Milind Rege (16 February 1949 – 19 February 2025) was an Indian first-class cricketer who played for Bombay from 1967–68 to 1977–78. He was the chairman of selectors with the Mumbai Cricket Association.

==Early life==
Rege was born in Bombay, Bombay Province, India, on 16 February 1949. He graduated from St. Xavier's College.

==Career==
Rege played as a bowling all-rounder who batted right-handed and bowled right-arm off break. He represented Bombay in domestic cricket and appeared in 52 first-class matches between 1967–68 and 1977–78, and was part of five consecutive Ranji Trophy winning seasons with Bombay. He also captained Bombay in a few matches and played for West Zone. Rege had suffered a heart attack at the age of 26 and returned to play after a break of one year.

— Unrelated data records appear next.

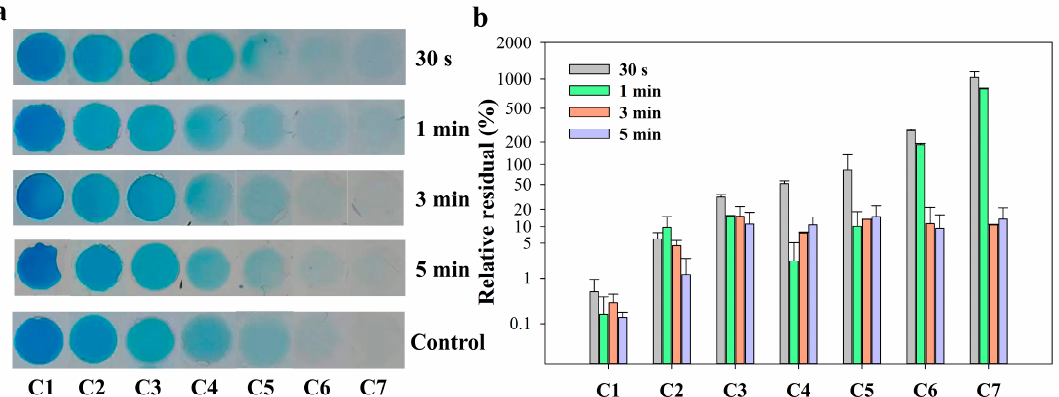
Figure 3. ( a ) Photos of gradient concentration array of blue ink solution in seven microchambers with different mixing time and control group performed in tube; ( b ) The relative residual of saturation of the microchambers area in the photos.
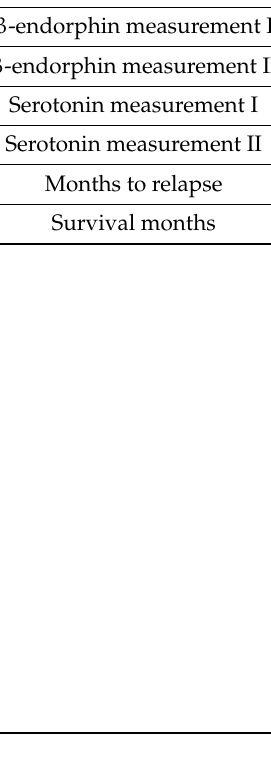
Table 1. Basic descriptive statistics of the researched quantitative variables. M Me SD Sk. Kurt.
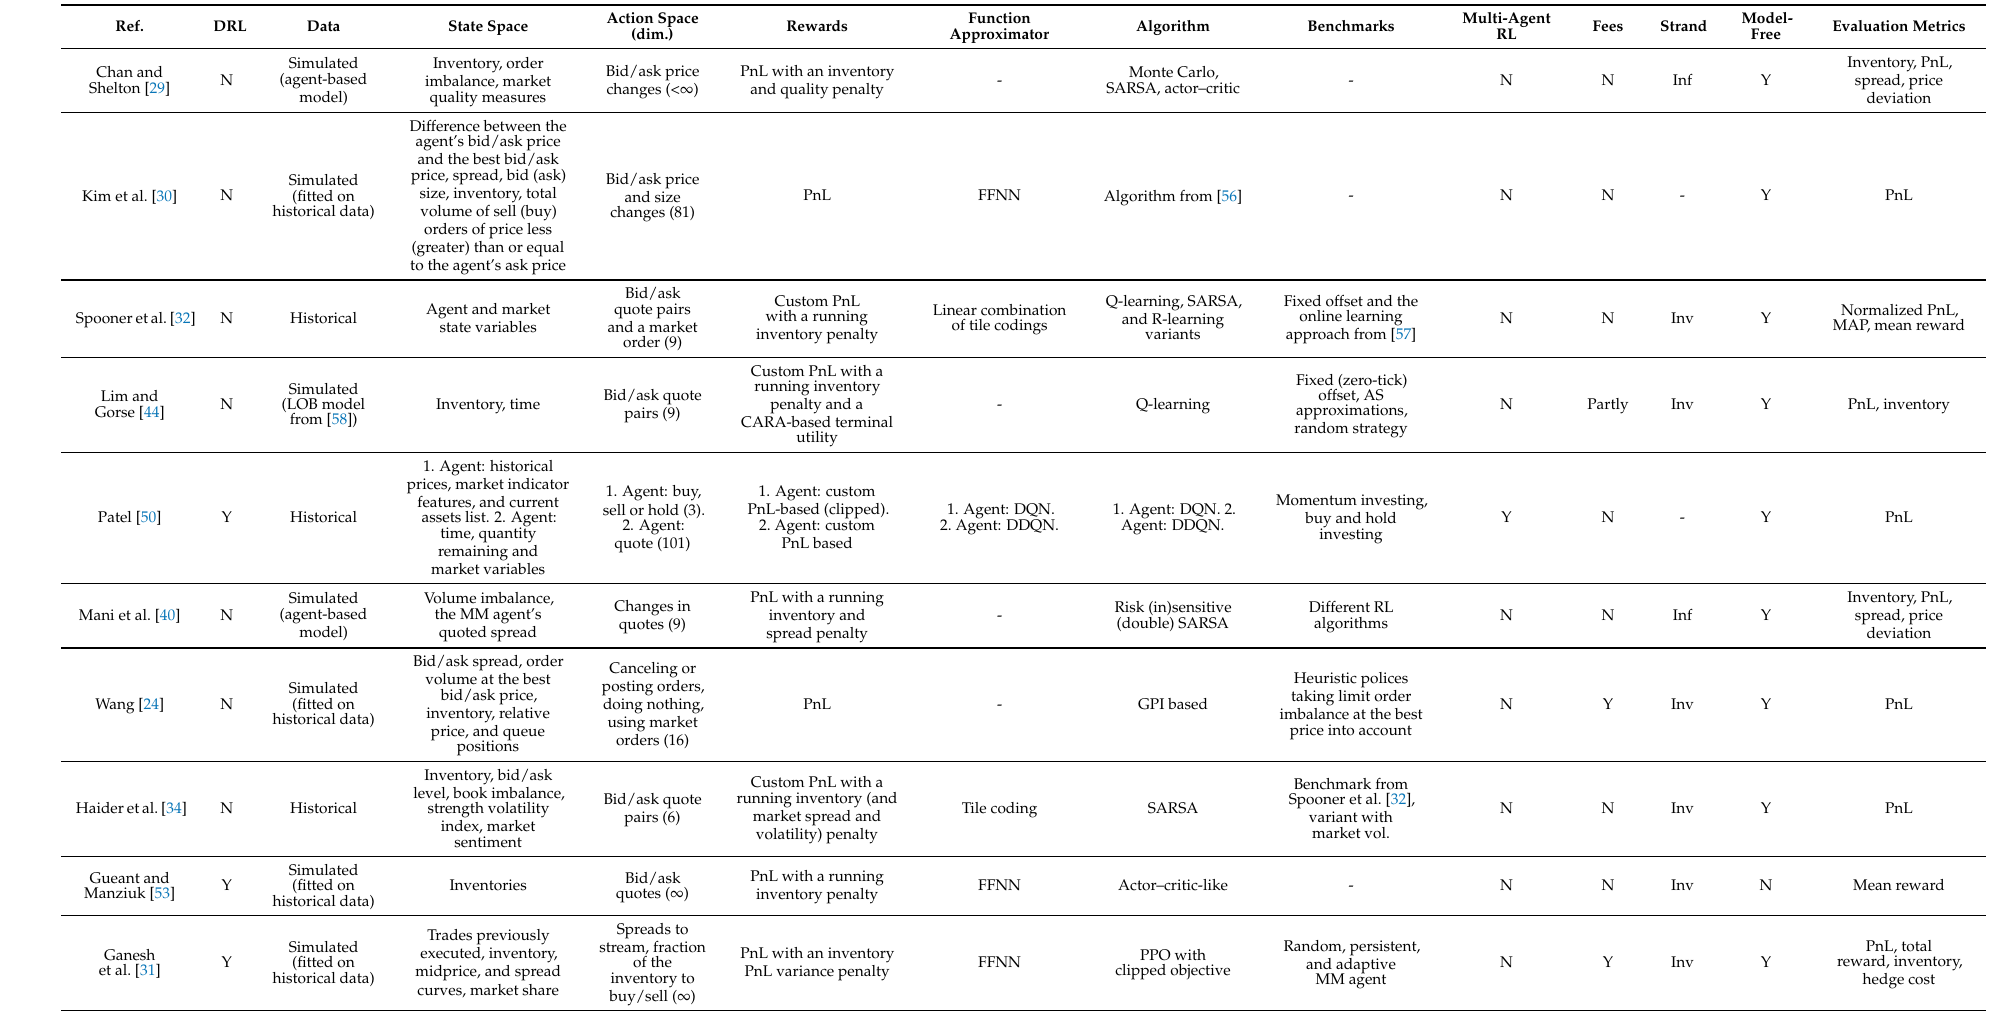
Table 1. Overview of the characteristics of different (D)RL approaches in the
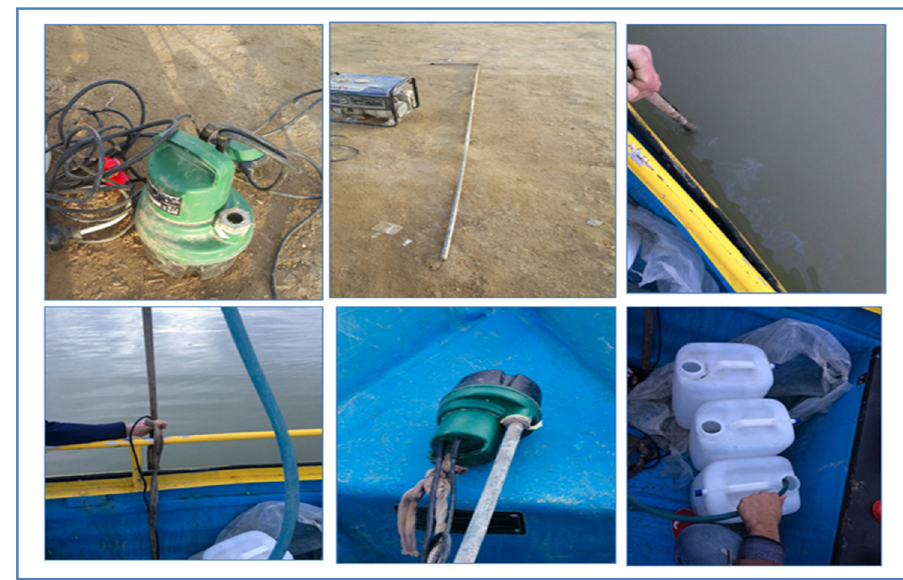
Figure 1: The method of withdrawing samples of water at various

Rege continued to be associated with Mumbai cricket after retirement, working for various subcommittees of the Mumbai Cricket Association (MCA). Having worked as a Mumbai selector since the 1980s, he was appointed chairman of selectors in 2011. He resigned from the post in 2012 but continued to be a member of the four-man panel. He was reinstated at the position of chairman in 2015. In 2019, he was re-appointed the chief selector of Mumbai and Mumbai under-23 teams. In 2020, he became an advisor to the MCA.

He was the secretary of the Tata Sports Club for more than two decades and the president of Association of Cricket Umpires of Mumbai and Member Secretary of the Cricket Improvement Committee. He was also the West Zone representative of the Media Committee for the Board of Control for Cricket in India.

Rege worked for Tata Steel as the head of corporate communications for more than a decade at its Mumbai head office. He had previously been the senior divisional manager at the company.

==Death==
Rege was admitted to a hospital following a heart attack. He died in Mumbai on 19 February 2025, three days after his 76th birthday. His body was cremated at the Shivaji Park, with several notable former Mumbai cricketers in attendance.